Glen Doman, a physical therapist, founded the Institutes for the Achievement of Human Potential in Philadelphia, Pennsylvania, in 1955. He along with Carl Delacato, an educational psychologist, developed a controversial approach to treating children with brain injury.13 Their program of “neurological organization” was based on three assumptions: (a) the development of the individual, ontogeny, recapitulates the development of the species, phylogeny; (b) children with brain injury need to be trained to have cerebral dominance; and (c) training procedures need to change the brain itself, not just symptoms (Delacato, 1959, 1963, 1966).

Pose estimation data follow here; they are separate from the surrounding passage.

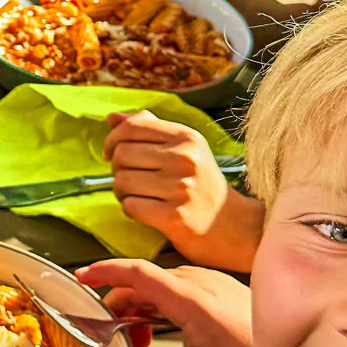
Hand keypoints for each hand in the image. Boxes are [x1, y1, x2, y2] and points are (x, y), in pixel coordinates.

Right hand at [74, 258, 258, 346]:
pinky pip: (174, 285)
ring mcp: (208, 280)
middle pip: (142, 280)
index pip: (136, 273)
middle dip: (118, 304)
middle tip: (109, 334)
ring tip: (137, 339)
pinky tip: (159, 329)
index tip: (80, 277)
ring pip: (157, 283)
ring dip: (138, 306)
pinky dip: (156, 304)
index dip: (105, 271)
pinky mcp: (216, 285)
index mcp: (189, 299)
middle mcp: (197, 281)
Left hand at [105, 112, 264, 273]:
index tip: (111, 153)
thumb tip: (112, 118)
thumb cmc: (201, 184)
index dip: (112, 140)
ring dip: (122, 192)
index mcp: (186, 137)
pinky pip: (130, 206)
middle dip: (118, 169)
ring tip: (139, 195)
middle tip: (132, 180)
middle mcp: (185, 159)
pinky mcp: (174, 217)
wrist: (235, 227)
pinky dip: (131, 209)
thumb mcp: (185, 149)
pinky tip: (147, 211)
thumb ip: (150, 130)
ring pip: (122, 181)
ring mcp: (180, 188)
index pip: (131, 127)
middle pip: (122, 155)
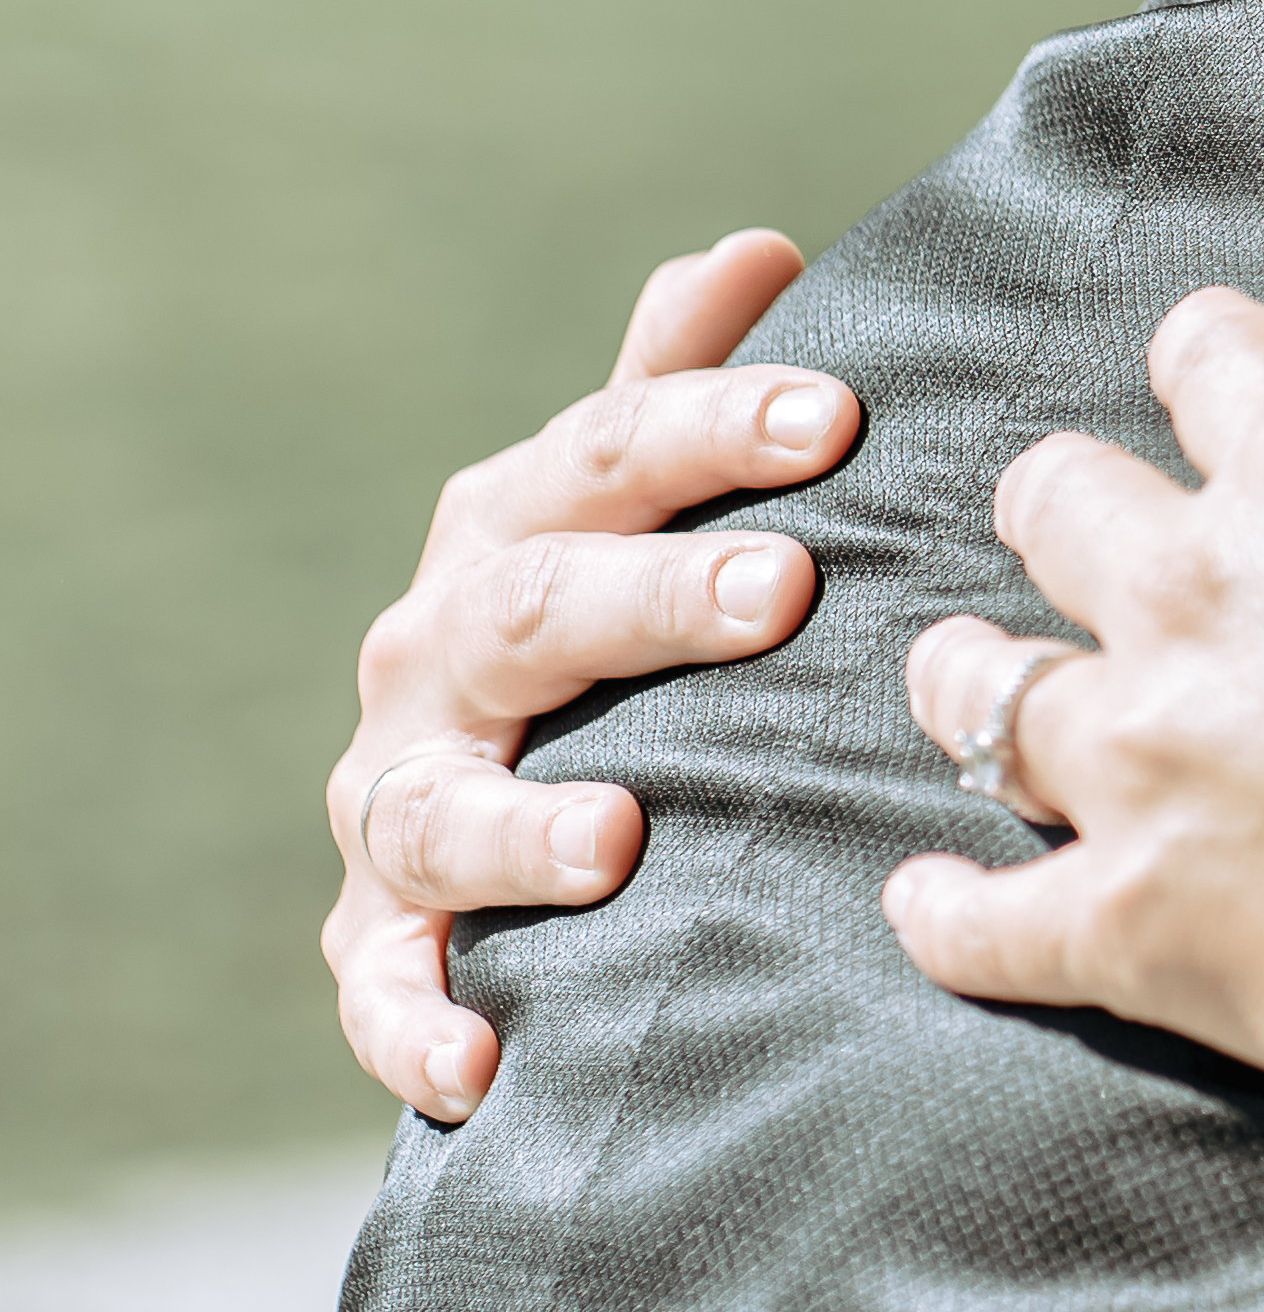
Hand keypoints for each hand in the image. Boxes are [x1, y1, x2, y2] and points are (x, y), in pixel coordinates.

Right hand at [322, 232, 855, 1120]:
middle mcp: (436, 654)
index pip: (610, 453)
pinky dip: (417, 1025)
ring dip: (520, 826)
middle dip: (655, 599)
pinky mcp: (376, 934)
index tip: (839, 414)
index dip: (715, 423)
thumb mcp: (629, 498)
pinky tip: (482, 1060)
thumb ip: (674, 380)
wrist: (510, 804)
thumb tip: (753, 250)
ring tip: (618, 839)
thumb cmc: (603, 618)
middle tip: (784, 589)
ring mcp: (398, 795)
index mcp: (511, 530)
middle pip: (537, 610)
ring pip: (439, 806)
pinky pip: (382, 987)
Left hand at [884, 261, 1263, 1143]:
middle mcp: (1191, 593)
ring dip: (973, 674)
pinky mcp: (1130, 925)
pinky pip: (978, 921)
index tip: (1229, 386)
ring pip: (978, 690)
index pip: (1204, 353)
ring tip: (981, 677)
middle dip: (1068, 502)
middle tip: (1095, 531)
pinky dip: (944, 910)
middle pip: (1052, 503)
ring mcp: (1141, 765)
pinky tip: (929, 894)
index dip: (1216, 359)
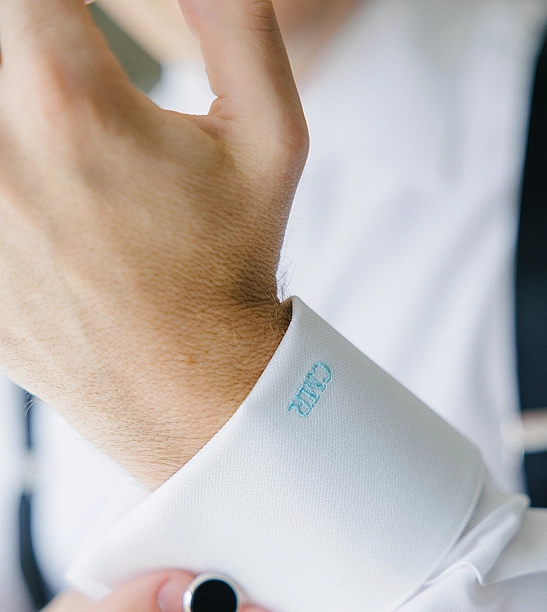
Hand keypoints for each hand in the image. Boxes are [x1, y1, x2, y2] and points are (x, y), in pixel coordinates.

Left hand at [0, 0, 307, 485]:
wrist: (187, 388)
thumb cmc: (231, 267)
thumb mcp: (270, 140)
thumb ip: (237, 20)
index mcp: (68, 102)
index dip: (54, 6)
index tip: (74, 26)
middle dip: (30, 50)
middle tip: (66, 86)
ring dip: (16, 115)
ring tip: (67, 154)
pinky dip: (9, 178)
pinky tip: (48, 209)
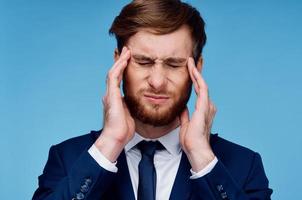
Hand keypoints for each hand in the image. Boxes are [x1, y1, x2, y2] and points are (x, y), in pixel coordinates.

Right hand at [95, 47, 134, 161]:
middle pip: (114, 73)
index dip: (122, 69)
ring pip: (113, 72)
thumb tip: (138, 102)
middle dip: (120, 61)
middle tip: (126, 51)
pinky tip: (124, 60)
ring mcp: (109, 94)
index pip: (118, 80)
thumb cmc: (123, 130)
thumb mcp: (129, 114)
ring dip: (120, 61)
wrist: (116, 137)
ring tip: (126, 51)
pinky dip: (119, 67)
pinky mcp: (111, 95)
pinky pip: (114, 77)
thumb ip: (131, 106)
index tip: (128, 60)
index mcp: (115, 99)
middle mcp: (110, 94)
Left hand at [179, 57, 216, 171]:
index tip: (190, 69)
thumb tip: (182, 108)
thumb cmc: (191, 140)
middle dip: (197, 71)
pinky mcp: (205, 106)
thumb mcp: (185, 124)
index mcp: (203, 109)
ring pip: (202, 84)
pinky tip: (192, 69)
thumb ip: (185, 115)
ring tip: (191, 60)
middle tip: (193, 60)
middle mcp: (207, 105)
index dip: (194, 79)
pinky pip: (202, 88)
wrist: (195, 149)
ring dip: (196, 71)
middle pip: (201, 84)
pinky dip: (197, 77)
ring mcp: (207, 105)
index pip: (199, 90)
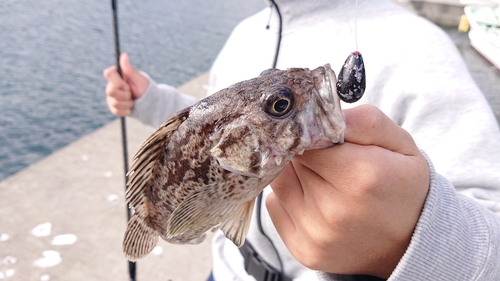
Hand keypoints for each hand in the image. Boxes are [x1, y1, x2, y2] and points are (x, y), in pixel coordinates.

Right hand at [103, 53, 148, 115]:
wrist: (147, 101)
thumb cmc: (144, 87)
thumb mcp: (139, 78)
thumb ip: (129, 68)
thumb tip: (124, 55)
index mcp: (117, 75)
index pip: (108, 73)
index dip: (117, 81)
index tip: (127, 85)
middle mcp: (111, 85)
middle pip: (110, 91)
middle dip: (125, 94)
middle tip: (132, 93)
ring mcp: (111, 97)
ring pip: (114, 103)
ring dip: (127, 103)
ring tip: (133, 100)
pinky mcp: (113, 107)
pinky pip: (116, 111)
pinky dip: (126, 110)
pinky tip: (131, 107)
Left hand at [267, 105, 429, 277]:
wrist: (410, 242)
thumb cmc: (402, 186)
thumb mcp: (399, 143)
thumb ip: (363, 121)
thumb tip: (323, 113)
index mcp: (360, 176)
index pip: (307, 138)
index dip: (312, 134)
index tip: (322, 136)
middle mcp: (334, 209)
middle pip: (292, 160)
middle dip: (305, 154)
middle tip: (329, 161)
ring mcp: (316, 234)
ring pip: (279, 181)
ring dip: (295, 175)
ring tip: (322, 180)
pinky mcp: (303, 249)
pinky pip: (275, 207)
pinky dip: (289, 198)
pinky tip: (316, 201)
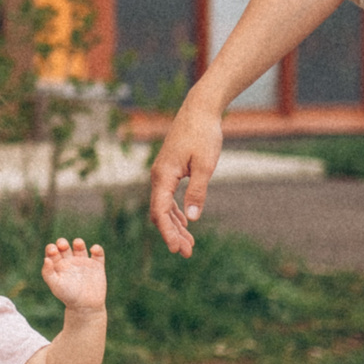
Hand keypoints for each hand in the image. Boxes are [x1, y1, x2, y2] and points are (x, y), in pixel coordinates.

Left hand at [41, 237, 107, 310]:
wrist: (85, 306)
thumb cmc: (68, 296)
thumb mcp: (55, 285)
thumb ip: (48, 272)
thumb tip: (46, 259)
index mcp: (58, 265)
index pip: (52, 251)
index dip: (51, 248)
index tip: (52, 250)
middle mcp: (70, 262)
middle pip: (64, 246)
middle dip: (62, 243)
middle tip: (63, 245)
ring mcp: (83, 262)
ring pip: (80, 247)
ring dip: (78, 242)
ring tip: (78, 244)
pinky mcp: (97, 265)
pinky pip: (98, 253)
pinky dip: (97, 249)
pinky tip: (93, 250)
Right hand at [148, 101, 222, 258]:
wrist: (200, 110)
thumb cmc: (203, 135)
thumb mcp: (205, 165)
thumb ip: (197, 191)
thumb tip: (191, 218)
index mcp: (163, 176)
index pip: (160, 211)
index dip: (167, 232)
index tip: (177, 249)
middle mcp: (158, 177)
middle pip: (160, 213)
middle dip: (172, 234)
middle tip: (187, 253)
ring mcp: (163, 175)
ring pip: (164, 208)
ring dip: (175, 226)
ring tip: (189, 245)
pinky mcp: (170, 172)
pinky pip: (169, 198)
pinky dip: (177, 213)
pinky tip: (186, 224)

The Doman-Delacato program enjoyed considerable popularity for a time, but it eventually met with overwhelming criticism from the field (Robbins & Glass, 1969). In 1968, a number of professional organizations14 issued a statement criticizing the Institutes on four major points: (a) the promotional methods placed parents in an awkward position if they decided against using the treatment; (b) the training regimens were very demanding, which might cause parents to neglect other family needs and restrict the child from engaging in age-appropriate normal activities; (c) the claims for success were not backed up by credible research; and (d) the theoretical foundation of the methods were questionable.

Although no official statements came out against the perceptual and perceptual-motor training programs of Kephart, Frostig, Getman, and Barsch, they were the topic of several research studies. Most of these studies found that, although these programs were sometimes effective in improving perceptual and/or perceptual- motor development, they were ineffective in improving academic performance (Cohen, 1969, 1970; Hammill & Larsen, 1974). Probably because of the ubiquitous research-to-practice gap in education, the use of perceptual and perceptual-motor training hung on for a period of time, but by the mid-1980s its use had waned considerably.